Friday, April 10, 2020

El frutero



             
Relatos en cuarentena

El frutero

      "Hoy estoy lúcido, como si estuviera a punto de morir/ y no tuviera más hermandad con las cosas/ que una despedida".
Nada le puedo agregar a Pessoa. El disfraz que me puse también fue el equivocado. Me pregunto quién estará usando el que debí haber vestido.

        Estuve sacándole el polvo a los libros de la biblioteca de la casa de mi madre. Tengo libros dispersos en cuatro lugares diferentes y tres países. Cuando comencé a viajar era una jovencita. Tenía 23 cuando pisé España por primera vez. Después el mundo se hizo más pequeño. Los jóvenes ahora no tienen miedo ni reparos en salir a conocerlo, pero cuando yo tenía 23 era todo un misterio. Si para decidir los lugares que iba a visitar consulté un atlas de la enciclopedia Hispánica y calculé el tiempo y los kilómetros que los separaban. 




En los estantes en los que hay lugar he puesto souvenires de algunos de esos viajes. Una chiva ecuatoriana a la que le falta una rueda de atrás y se le ha despegado una de las valijitas que van arriba; una madre chola del salar de Uyuni, que carga al hijo a sus espaldas y tiene un libro entre sus manos. Yo digo que le está leyendo un cuento. Una tortuga de Icaria que usa anteojos que la hacen más vieja y estoy segura que más sabia; un barquito de madera de Puerto Seguro, que convalida lo de que siempre hay un lugar; una lady green de m&m llena de bolsas de compra, acabado estereotipo de quien camina Nueva York; una gallinita de Stuttgart que me resultó querible, aunque hubiera sido más simbólico una yegua, un hada o un elfo. Las especulaciones las pienso desde mi presente.
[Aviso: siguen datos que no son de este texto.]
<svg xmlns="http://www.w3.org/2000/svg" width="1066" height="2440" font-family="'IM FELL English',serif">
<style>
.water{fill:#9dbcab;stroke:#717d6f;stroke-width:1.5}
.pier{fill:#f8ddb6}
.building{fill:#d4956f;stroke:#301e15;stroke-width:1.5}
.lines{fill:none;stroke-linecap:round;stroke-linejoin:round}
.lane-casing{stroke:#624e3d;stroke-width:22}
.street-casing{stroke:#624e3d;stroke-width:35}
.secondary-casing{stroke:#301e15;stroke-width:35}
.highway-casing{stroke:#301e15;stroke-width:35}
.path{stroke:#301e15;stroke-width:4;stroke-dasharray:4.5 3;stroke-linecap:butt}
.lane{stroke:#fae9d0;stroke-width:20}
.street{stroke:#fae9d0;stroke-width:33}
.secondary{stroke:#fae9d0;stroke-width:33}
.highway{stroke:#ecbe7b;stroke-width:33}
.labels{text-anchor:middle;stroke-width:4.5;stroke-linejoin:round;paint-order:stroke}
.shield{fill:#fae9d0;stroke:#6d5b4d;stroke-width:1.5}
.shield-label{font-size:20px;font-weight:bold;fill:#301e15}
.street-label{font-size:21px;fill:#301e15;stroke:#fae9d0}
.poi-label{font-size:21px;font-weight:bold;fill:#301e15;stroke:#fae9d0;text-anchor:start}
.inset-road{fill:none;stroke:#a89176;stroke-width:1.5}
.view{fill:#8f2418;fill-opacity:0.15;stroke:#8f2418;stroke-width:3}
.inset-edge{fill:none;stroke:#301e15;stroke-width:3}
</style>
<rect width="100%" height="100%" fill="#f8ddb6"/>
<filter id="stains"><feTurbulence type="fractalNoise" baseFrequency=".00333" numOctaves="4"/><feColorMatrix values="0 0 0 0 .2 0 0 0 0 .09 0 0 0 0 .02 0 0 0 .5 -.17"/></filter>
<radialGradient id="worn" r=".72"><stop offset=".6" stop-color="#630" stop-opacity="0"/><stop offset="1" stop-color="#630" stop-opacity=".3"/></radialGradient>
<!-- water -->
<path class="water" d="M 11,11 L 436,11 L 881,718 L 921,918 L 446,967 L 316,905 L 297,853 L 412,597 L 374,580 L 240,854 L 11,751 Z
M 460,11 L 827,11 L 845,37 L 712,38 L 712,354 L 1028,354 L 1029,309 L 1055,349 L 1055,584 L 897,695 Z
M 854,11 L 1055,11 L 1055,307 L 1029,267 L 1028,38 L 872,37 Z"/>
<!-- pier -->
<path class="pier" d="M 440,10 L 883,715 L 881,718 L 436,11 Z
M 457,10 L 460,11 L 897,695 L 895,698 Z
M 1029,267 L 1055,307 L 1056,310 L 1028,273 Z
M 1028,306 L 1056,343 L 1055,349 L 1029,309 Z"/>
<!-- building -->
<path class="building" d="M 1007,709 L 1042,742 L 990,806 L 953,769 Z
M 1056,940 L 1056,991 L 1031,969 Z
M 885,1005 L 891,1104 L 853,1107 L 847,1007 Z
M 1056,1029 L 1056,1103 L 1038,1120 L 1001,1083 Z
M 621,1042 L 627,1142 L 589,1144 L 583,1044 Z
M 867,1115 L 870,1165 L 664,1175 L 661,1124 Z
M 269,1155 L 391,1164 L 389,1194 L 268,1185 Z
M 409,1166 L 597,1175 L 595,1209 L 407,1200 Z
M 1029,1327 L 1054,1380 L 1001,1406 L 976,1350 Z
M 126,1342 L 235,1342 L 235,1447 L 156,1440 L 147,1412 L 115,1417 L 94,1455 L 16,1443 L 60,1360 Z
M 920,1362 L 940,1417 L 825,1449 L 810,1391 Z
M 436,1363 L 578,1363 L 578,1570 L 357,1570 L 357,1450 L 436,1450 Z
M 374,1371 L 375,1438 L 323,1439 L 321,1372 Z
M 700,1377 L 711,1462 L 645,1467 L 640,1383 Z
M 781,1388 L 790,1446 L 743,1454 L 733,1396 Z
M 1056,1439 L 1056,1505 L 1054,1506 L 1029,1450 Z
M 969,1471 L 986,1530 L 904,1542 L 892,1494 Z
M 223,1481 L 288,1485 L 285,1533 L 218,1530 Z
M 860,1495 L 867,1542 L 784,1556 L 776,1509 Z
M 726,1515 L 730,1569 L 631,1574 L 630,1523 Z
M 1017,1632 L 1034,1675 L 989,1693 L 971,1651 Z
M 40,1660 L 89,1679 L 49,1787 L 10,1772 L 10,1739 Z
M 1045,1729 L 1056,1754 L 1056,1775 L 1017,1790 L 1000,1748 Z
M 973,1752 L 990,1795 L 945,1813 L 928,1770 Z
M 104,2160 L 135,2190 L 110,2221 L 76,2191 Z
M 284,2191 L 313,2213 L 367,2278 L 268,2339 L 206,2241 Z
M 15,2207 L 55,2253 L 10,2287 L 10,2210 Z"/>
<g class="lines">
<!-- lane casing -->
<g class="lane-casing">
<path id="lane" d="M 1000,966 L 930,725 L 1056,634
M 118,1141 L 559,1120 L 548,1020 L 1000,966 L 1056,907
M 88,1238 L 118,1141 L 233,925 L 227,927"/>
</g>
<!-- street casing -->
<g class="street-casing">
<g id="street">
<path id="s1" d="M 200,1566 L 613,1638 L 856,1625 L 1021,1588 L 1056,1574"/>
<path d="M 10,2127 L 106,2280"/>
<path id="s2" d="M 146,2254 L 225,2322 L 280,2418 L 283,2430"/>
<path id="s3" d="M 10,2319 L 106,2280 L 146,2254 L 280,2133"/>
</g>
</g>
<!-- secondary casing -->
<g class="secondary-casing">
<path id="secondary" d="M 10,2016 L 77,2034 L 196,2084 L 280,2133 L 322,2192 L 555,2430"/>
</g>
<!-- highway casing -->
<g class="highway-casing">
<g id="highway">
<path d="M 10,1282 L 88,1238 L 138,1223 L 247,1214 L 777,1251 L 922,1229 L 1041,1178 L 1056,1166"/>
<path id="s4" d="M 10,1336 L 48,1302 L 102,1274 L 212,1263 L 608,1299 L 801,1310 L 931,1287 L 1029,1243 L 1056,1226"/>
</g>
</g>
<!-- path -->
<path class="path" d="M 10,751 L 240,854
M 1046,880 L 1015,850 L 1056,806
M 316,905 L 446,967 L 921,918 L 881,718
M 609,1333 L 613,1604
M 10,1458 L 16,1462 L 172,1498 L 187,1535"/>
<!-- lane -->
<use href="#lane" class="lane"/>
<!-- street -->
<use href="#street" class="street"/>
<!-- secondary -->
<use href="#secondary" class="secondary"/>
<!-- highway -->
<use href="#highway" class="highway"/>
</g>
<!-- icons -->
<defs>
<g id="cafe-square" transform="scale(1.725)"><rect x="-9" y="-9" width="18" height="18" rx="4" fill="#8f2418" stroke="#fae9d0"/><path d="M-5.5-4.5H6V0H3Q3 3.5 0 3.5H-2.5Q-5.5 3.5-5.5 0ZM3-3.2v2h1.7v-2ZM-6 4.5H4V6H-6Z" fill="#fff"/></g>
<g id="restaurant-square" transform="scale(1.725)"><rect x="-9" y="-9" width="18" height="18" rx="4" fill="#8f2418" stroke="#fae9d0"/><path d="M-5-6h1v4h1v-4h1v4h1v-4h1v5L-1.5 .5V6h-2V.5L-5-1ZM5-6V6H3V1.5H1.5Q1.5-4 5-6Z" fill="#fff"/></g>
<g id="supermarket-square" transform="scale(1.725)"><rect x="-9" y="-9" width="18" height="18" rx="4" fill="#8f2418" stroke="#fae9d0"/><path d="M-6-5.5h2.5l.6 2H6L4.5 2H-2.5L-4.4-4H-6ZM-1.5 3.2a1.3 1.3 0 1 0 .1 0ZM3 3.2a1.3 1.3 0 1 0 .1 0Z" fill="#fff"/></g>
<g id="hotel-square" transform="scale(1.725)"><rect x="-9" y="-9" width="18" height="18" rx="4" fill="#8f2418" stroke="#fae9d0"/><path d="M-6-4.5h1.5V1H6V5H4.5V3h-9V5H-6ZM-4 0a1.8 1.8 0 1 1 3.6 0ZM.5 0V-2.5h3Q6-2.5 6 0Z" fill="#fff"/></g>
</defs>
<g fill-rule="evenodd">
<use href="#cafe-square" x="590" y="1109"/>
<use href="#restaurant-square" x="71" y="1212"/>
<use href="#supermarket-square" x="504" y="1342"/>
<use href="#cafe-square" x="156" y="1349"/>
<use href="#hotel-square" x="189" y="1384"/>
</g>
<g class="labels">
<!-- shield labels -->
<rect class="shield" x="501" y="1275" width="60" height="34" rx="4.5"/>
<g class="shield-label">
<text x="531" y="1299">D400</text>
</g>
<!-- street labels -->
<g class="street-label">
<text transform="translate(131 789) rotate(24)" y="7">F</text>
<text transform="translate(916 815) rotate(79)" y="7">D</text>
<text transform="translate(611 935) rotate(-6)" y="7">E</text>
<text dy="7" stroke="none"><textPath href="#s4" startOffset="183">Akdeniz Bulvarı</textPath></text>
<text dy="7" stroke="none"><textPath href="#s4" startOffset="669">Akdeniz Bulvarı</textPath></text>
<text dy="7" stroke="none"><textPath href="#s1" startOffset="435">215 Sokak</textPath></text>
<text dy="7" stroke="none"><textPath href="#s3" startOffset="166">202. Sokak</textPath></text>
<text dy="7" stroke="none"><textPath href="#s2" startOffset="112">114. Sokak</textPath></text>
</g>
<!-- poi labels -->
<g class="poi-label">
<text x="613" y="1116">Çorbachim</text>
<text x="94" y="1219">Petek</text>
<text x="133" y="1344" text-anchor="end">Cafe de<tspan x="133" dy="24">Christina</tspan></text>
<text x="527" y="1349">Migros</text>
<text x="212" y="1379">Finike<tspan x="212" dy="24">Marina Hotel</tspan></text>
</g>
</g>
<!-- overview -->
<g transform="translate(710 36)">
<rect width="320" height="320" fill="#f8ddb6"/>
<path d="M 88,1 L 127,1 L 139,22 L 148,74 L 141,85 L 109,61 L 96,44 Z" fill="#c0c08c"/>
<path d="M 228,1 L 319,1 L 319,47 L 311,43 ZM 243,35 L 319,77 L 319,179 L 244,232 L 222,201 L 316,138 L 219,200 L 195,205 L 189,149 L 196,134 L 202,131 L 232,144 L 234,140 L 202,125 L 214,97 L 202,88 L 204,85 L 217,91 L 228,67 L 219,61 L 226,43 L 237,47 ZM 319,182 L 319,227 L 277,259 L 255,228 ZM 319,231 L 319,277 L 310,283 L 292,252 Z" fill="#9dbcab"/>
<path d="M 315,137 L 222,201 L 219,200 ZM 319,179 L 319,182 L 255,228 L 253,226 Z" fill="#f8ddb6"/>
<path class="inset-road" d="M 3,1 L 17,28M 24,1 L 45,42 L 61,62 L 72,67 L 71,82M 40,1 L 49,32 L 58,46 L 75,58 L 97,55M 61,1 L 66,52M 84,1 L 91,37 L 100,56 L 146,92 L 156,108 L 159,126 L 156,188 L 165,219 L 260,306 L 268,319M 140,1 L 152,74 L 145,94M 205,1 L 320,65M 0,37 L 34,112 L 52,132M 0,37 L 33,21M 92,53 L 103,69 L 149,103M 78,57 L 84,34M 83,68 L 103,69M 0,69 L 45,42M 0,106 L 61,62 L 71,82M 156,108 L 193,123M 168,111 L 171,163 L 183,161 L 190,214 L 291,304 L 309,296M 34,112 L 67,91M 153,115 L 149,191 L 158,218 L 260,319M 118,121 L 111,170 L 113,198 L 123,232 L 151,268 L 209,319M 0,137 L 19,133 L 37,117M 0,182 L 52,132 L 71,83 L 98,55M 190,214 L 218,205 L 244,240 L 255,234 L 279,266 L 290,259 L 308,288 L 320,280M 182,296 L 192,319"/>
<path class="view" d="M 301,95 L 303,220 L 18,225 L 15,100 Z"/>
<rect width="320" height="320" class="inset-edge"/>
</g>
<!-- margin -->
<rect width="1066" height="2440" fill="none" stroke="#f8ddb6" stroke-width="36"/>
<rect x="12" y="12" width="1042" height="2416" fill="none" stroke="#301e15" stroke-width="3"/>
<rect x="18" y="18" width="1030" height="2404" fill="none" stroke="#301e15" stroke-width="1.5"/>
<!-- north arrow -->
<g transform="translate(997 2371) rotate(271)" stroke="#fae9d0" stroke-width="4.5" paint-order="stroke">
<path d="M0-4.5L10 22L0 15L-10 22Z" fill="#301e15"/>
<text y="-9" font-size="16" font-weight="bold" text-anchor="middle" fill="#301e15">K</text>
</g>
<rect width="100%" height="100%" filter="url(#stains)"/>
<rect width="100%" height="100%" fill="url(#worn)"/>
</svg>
   Entre los libros hay algunos albumes de fotos. No puedo resistir la tentación y después de limpiar los lomos con un trapo franela, abro el primero. No necesito mirarme en un espejo para saber que he envejecido. En las fotos se ven los sueños que alguna vez tuve y las ganas, cuando pensaba que nada podía detenerme.

    Me viene el descontento. 

        Tan poca resistencia opuse a los reveses. Los dejé que hicieran a su gusto y cuando ya, cansados, me daban una tregua sonreía como agradeciendo.

           El temor al odio me apocó, como intimida a un perro la tormenta. Y aunque el ardor no me dio descanso, dejé que otros tomaran lo que me correspondía. Alguien diría que me faltó valor.

   Hoy es abril. Es primavera en algún lugar. Solo como un dios negado está el frutero de la esquina. No se deje llevar por el tamaño, me dice. Las grandes son pura cáscara, me dice, al tiempo que le abre el vientre con la uña a una portentosa mandarina. Tiene razón. Del gajo herido no sale la savia. Solo algunas vesículas son de su naranja característico. Las demás son casi translúcidas. 

         En la calle casi desértica, su conversación, como mis especulaciones, en presente del indicativo me ponen feliz. La intendenta pasó por ahí y se detuvo a hacerle una pregunta. Nosotros tenemos que rebuscárnosla, me dice.

            Lo miro y me sonrío. Asiento. Lo que me dice es una verdad grande como una casa. Me alejo unos pasos y justo antes de darme vuelta para seguir camino, le respondo “sí, nosotros tenemos que rebuscárnosla”.